### Input data
--

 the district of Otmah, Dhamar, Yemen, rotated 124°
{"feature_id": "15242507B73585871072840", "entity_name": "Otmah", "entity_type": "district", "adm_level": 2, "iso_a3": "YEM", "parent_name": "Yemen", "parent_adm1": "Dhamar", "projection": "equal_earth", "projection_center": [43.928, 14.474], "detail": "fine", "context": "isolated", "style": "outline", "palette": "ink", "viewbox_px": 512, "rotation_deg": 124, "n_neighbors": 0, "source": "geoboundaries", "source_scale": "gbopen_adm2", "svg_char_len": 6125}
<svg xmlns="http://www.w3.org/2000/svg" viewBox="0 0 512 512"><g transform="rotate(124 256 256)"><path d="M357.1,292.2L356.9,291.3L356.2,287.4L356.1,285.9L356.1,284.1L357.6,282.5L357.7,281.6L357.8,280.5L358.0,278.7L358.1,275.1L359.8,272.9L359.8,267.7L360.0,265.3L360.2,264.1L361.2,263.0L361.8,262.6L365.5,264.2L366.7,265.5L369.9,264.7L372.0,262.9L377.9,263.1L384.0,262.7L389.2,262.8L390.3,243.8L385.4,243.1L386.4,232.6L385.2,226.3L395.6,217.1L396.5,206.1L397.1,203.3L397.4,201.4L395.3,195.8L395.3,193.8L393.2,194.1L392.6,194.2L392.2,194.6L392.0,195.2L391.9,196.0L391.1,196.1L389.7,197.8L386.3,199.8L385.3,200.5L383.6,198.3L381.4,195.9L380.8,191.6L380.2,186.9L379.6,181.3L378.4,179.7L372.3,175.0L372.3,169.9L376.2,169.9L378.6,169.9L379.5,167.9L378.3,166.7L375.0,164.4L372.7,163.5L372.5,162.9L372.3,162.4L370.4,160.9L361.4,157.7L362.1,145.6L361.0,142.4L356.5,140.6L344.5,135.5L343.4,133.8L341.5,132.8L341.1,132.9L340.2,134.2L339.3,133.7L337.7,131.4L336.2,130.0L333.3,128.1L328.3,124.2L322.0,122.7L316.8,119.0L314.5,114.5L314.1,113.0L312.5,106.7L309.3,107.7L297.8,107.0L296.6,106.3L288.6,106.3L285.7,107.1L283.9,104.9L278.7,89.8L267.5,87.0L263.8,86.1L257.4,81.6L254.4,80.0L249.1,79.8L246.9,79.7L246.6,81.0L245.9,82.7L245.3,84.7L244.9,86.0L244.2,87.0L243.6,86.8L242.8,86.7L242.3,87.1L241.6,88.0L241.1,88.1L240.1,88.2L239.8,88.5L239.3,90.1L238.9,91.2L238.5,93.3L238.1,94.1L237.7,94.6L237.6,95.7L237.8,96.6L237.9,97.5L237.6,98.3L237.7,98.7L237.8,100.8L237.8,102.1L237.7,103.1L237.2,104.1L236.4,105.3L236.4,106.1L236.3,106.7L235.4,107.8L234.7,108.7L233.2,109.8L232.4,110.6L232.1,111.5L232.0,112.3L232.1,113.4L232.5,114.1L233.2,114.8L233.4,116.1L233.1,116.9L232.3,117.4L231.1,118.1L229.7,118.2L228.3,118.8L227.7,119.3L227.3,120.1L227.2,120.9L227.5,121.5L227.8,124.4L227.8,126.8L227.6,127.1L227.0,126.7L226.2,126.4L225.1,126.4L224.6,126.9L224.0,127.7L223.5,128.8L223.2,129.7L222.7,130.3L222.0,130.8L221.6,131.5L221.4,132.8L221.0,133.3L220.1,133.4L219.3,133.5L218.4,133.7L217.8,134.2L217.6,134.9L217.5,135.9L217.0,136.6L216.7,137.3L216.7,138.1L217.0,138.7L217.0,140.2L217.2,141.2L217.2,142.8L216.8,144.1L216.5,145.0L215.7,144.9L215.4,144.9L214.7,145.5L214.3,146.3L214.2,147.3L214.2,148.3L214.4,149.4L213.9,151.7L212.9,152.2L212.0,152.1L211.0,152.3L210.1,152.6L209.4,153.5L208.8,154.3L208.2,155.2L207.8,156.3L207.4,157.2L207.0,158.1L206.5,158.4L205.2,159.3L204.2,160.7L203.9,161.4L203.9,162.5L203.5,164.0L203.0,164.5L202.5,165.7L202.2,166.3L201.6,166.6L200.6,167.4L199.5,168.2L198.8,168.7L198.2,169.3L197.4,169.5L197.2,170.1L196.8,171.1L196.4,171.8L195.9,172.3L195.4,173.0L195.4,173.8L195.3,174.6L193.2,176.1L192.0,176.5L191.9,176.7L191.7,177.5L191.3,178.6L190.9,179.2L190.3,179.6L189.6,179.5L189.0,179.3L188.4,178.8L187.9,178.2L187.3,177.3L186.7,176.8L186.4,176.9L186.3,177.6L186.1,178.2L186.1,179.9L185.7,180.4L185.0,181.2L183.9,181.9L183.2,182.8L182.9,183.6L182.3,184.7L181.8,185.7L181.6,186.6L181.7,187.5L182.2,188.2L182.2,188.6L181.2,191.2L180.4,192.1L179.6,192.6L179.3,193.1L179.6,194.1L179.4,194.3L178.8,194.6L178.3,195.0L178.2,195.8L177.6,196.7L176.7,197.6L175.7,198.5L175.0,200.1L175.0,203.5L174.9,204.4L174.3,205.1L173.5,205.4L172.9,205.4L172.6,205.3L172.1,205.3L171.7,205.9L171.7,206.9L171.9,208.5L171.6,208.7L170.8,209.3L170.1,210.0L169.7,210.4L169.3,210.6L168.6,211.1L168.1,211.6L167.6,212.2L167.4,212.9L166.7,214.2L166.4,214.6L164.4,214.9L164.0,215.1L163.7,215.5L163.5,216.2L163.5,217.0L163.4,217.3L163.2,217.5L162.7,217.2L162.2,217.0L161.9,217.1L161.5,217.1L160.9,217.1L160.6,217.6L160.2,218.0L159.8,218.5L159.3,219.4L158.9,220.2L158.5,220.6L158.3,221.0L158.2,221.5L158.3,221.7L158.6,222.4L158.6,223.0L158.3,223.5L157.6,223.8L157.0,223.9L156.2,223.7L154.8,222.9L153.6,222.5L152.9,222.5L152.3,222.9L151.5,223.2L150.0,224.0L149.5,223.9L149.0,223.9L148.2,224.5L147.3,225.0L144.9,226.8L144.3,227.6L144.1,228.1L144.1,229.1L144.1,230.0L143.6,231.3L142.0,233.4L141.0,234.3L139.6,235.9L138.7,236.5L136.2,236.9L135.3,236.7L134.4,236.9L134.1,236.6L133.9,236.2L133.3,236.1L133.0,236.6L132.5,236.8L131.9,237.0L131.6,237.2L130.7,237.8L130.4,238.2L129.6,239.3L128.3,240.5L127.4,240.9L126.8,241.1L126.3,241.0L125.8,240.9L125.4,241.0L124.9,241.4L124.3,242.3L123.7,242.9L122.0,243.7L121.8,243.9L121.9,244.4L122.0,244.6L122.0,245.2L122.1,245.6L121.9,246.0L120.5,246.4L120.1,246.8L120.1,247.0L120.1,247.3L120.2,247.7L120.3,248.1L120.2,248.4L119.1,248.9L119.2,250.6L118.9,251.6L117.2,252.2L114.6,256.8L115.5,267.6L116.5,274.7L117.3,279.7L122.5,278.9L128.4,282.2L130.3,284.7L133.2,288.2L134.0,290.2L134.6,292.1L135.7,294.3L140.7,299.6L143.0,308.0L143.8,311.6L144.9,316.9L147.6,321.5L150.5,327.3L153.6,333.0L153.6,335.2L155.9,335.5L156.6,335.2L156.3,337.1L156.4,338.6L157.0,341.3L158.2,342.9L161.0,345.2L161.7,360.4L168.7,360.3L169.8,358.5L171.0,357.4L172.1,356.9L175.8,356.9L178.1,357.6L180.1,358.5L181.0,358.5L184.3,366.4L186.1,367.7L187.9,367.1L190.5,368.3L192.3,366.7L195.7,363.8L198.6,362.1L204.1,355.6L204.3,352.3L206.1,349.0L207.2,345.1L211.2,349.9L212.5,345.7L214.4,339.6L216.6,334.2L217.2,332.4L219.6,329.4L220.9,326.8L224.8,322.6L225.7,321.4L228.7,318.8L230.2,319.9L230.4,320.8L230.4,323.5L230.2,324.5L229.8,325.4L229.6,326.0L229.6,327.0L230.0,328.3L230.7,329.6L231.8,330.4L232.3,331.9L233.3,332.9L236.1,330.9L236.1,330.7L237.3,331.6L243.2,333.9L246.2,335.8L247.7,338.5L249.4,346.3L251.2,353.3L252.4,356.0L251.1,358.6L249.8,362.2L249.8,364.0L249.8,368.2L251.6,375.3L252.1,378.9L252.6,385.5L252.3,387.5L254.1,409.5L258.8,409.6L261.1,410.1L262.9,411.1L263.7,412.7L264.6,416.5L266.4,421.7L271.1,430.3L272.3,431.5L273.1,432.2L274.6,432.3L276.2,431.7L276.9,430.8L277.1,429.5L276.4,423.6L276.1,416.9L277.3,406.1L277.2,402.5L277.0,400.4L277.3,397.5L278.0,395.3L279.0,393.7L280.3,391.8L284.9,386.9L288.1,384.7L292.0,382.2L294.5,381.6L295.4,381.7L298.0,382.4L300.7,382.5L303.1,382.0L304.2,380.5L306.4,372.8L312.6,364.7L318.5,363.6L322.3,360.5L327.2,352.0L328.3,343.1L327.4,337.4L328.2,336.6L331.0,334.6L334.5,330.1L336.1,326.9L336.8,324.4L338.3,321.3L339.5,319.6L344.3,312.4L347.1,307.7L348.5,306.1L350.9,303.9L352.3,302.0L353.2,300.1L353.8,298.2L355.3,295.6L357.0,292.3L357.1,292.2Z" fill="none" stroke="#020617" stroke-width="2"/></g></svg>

--

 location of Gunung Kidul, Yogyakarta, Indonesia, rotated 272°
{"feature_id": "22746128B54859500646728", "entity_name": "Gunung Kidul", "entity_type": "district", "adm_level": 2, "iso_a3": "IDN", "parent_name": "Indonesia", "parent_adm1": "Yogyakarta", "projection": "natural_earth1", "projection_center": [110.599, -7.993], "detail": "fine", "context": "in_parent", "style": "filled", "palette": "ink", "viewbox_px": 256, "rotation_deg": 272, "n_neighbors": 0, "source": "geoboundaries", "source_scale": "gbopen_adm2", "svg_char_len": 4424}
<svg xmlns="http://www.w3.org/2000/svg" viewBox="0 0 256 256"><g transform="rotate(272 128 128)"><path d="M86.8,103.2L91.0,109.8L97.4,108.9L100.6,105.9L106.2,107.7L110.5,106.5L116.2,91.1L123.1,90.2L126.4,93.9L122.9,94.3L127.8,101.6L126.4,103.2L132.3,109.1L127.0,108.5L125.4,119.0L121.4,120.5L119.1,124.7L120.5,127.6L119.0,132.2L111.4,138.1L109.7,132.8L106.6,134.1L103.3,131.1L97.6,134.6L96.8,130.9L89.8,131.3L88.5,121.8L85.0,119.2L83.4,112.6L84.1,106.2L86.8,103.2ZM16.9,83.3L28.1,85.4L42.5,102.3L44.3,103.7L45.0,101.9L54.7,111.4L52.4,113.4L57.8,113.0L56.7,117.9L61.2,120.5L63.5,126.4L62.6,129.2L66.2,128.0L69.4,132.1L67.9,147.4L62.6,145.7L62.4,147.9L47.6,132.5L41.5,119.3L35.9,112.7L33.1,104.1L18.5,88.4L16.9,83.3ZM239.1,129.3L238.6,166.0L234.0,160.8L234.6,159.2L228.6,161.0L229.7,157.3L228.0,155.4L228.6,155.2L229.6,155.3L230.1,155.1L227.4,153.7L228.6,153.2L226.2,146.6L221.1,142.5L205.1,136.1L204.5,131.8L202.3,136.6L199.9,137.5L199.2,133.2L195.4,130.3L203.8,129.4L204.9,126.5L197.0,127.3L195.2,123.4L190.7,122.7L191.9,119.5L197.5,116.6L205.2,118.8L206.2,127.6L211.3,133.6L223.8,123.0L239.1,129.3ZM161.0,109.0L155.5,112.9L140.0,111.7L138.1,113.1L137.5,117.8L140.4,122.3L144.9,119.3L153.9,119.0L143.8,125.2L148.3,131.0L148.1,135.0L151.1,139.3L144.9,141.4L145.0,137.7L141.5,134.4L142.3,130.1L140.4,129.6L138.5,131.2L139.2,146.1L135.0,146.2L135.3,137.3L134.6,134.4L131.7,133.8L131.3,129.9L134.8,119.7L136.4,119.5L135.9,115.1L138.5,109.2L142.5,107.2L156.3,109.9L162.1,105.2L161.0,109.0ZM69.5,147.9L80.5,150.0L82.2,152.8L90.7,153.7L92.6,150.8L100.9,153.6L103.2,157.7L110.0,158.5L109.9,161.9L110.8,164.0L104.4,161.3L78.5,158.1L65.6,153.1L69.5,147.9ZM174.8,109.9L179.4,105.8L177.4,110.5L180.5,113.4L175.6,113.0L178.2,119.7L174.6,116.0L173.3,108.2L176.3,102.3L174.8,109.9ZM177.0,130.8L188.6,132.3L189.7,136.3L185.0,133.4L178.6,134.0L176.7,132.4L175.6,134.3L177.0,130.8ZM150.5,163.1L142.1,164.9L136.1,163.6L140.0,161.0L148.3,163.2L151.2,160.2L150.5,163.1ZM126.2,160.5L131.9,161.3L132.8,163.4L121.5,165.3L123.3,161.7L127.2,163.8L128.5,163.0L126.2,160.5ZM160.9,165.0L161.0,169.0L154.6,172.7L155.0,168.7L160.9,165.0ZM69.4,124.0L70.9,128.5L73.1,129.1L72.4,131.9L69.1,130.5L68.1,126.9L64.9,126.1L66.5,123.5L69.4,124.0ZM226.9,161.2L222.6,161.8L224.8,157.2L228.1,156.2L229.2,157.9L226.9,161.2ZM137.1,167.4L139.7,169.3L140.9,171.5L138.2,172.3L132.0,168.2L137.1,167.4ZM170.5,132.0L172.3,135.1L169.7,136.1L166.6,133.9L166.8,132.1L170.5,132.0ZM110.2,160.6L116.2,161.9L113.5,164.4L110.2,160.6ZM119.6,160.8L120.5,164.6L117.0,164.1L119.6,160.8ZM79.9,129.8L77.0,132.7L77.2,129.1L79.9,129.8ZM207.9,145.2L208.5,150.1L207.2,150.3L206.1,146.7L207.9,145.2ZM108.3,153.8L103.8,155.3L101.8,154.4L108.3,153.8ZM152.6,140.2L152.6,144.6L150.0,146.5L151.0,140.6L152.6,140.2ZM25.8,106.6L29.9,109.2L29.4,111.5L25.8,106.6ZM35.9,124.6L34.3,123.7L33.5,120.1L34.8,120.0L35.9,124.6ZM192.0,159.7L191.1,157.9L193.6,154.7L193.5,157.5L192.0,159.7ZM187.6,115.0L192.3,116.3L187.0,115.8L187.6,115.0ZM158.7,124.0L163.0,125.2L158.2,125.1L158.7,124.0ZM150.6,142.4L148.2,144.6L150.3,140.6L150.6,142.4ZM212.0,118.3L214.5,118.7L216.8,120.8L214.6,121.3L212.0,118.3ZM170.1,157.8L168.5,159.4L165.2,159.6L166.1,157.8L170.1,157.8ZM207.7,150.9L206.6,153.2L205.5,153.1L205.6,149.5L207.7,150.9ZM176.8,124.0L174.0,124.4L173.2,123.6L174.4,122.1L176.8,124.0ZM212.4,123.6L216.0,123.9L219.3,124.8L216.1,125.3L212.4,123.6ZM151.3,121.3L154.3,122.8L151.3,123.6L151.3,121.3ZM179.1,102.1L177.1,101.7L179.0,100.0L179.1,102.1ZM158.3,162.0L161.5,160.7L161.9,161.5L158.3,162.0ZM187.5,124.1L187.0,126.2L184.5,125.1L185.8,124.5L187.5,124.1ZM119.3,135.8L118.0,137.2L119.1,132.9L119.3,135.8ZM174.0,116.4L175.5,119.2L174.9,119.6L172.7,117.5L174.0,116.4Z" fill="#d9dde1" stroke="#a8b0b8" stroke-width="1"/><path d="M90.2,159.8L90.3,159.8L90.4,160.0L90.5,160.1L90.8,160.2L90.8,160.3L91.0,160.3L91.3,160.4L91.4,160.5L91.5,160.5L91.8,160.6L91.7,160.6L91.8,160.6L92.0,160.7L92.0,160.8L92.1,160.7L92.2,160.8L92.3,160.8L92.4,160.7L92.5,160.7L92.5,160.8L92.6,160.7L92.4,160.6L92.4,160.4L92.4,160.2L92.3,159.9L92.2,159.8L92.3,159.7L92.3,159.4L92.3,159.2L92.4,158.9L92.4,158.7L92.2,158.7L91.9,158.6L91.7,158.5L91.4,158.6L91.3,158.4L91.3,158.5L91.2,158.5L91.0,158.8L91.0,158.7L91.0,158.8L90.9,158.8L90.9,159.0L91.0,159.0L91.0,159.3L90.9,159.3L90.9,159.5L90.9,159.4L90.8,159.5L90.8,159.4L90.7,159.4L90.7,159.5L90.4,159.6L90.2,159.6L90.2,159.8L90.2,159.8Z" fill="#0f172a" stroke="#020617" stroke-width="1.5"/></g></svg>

--

### Your objective
State how many lines of the records above contain the word "rotated", and reply with the number alone.

### Exercise answer
2